Kochi-based agri-tech company sets up hydroponic farms for restaurants and resorts. Tonico Cafe in Kakkanad, Kochi, gets fresh basil, kale and cilantro from a garden on its own walls. The cafe, popular for its pastas and soups, turned to hydroponic farming a few months ago, in order to produce its own supplies. “We need a lot of basil for our signature pesto sauce. Good quality basil is difficult to procure in the State and we decided to grow our own,” says Tony Jose, founder and CEO of Tonico. Tony now gets a steady supply of basil from his vertical garden.
“In between successive lockdowns, restaurants and resorts found it extremely difficult to find good quality veggies. Now, there is a growing interest among restaurant owners who want to set up their own hydroponic farms to become self-sufficient,” says Ashwin Ramachandran, founder and CEO PlantMe Agro Solutions, a Kochi-based agri-tech startup, which has been setting up hydroponic vegetable and fruit gardens for commercial establishments across the State.
Started by Ashwin, Nithin Kumar, Parvathy Sasikumar and Akhila Ramdas, a year-and-a-half ago, PlantMe aims at educating and encouraging more businesses to grow their own greens. “The idea is to make people aware of the importance of eating clean, sustainable food,” says Ashwin.

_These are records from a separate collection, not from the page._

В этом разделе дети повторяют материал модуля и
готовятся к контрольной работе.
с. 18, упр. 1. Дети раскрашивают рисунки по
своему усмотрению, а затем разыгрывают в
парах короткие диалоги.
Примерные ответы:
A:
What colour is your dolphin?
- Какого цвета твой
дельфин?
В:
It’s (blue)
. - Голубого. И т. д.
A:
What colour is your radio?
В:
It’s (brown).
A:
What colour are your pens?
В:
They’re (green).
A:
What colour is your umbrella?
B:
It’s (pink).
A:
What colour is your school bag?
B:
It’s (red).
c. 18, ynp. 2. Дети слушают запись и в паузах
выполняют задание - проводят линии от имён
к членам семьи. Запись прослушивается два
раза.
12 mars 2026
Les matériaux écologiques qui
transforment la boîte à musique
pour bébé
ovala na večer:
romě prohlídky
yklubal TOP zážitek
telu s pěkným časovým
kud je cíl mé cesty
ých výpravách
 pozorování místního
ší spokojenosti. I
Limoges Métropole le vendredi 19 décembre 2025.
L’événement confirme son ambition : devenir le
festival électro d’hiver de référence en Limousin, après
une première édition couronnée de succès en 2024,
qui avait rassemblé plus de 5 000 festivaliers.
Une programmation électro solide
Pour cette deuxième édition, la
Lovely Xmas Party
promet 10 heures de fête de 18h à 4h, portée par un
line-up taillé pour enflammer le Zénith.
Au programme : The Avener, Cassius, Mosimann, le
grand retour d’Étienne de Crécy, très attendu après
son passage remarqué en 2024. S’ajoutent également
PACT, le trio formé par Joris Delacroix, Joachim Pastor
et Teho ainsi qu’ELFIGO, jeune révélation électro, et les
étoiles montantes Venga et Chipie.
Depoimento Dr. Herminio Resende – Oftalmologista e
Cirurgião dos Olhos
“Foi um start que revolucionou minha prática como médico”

Elixir Hills, a resort in Munnar, recently set up a poly house for hydroponic farming on 2,000 sq.ft, yielding large bounties of cherry tomatoes, cucumber, peppers and strawberries, which take care of most of its kitchen needs. Though these vegetables and fruits do grow Munnar, which is cooler than other parts of Kerala, the yield is usually susceptible to the vagaries of weather. “By setting up a protected environment and not using pesticides, we are looking at a long term goal of achieving food security,” says Luke Stephen, managing director of Elixir.